The invention provides an intelligent generation method of an electric power system operation mode based on deep reinforcement learning, and relates to the technical field of power grid operation. According to the method, a Markov decision process MDP is used for carrying out reinforcement learning modeling on a power grid, and an improved mapping strategy of an intelligent action and an adjustable action object is established; intelligently generating a DQN network by constructing an operation mode, inputting the current system load flow state and the target operation state into the DQN network, and outputting the action with the maximum Q value; carrying out load flow calculation iteration by using a PQ decomposition method, if lambda is greater than 1 or the load flow is not converged after 10 times of iteration, considering that pathological load flow occurs, abandoning the action, and regenerating a new action by the DQN network; if the power flow is converged, adjusting the running state of the adjustable action object according to an improved mapping strategy; continuously adjusting the action until the load level of the target operation mode is met or the maximum action adjustment times are reached; and the intelligent generation and intelligent deletion of the power grid operation mode are completed by outputting the estimated Q network parameters.

Description

Intelligent generation method for operation mode of power system based on deep reinforcement learning
Technical Field
The invention relates to the technical field of power grid operation, in particular to an intelligent generation method of an electric power system operation mode based on deep reinforcement learning.
Background
The calculation of the operation mode of the power system can provide a safe and stable operation boundary of the power grid, is a general guidance scheme for ensuring the safe and stable operation of the power grid, and is also a theoretical basis for the dispatching personnel to evaluate the real-time operation state of the power grid. Because various kinds of stability analysis of the power system need to be performed based on the result of the tidal current calculation, the tidal current calculation is an important basic content of the calculation of the operation mode of the power grid.
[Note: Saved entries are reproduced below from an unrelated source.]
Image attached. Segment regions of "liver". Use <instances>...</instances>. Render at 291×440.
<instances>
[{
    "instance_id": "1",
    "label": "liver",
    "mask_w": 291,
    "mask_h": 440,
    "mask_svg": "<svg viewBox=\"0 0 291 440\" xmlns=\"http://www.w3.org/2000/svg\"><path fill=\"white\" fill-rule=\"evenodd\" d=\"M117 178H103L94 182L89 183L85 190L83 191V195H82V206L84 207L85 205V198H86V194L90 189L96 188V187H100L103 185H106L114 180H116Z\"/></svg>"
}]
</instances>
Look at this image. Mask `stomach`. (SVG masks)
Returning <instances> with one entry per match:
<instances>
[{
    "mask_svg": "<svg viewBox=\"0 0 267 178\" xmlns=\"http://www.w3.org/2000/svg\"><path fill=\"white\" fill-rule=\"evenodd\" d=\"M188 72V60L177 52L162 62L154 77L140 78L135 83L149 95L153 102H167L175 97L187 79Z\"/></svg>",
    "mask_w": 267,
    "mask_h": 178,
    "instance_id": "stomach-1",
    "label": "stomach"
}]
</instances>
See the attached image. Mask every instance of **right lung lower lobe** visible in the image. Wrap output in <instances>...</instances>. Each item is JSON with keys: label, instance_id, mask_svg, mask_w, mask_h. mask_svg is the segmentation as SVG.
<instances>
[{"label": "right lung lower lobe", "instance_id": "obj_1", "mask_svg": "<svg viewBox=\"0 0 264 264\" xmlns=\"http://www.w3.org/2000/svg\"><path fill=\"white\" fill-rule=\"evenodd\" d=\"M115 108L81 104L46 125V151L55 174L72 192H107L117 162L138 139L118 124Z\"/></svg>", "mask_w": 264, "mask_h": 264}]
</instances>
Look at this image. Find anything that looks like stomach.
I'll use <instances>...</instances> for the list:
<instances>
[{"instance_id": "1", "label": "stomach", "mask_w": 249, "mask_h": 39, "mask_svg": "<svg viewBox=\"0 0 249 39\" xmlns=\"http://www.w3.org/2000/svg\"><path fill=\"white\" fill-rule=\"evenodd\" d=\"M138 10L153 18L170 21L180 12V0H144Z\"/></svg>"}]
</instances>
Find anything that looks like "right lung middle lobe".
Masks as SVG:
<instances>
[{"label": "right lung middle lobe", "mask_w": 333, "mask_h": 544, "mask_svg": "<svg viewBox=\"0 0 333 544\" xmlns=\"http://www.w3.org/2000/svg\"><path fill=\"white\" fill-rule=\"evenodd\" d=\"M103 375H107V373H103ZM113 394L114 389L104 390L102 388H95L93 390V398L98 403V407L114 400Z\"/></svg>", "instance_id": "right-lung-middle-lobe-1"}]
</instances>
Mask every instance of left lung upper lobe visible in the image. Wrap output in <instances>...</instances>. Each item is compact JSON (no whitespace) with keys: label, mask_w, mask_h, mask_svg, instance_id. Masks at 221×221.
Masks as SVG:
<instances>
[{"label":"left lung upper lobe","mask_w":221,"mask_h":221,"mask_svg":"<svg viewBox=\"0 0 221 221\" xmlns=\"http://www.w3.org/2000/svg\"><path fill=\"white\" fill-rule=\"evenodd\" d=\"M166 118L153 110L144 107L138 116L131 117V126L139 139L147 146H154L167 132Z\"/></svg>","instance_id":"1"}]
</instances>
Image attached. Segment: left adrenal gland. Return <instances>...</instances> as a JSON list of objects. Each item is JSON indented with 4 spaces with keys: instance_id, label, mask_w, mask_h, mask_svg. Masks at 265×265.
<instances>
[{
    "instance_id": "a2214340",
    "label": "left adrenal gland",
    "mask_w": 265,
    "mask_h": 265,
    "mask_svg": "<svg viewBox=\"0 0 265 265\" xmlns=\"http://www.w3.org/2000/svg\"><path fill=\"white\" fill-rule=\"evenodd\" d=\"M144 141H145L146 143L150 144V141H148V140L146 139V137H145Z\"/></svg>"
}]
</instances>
In recent years, due to the rapid development of social economy, the large-scale new energy access and the novel power system not only increase the scale and complexity of a power grid unprecedentedly, but also obviously increase the typical operation mode of the power grid, and the operation mode calculation work faces a serious challenge.
In actual engineering, the annual operation mode calculation work of a large power grid is mainly completed by calculation personnel in a mode of a regulation center at each level in cooperation based on simulation analysis software of a power system, and a large amount of manual participation content is involved. Specifically, according to the prediction result of the load and the grid structure change of the next year, the typical operation modes under various limit working conditions are preliminarily formulated by referring to the operation experience of the previous year, and then the safe operation boundary of the power grid is determined by using the mode of combining the manual power flow adjustment and the stable calculation, so that a theoretical basis is provided for the work of power grid economic dispatching, equipment maintenance planning and the like. On one hand, the scale of the power grid is increasing day by day, and the operation characteristics are becoming more and more complex; on the other hand, for a long time, the operation mode calculation mainly involves a large amount of manual labor, and has large workload and high repeatability.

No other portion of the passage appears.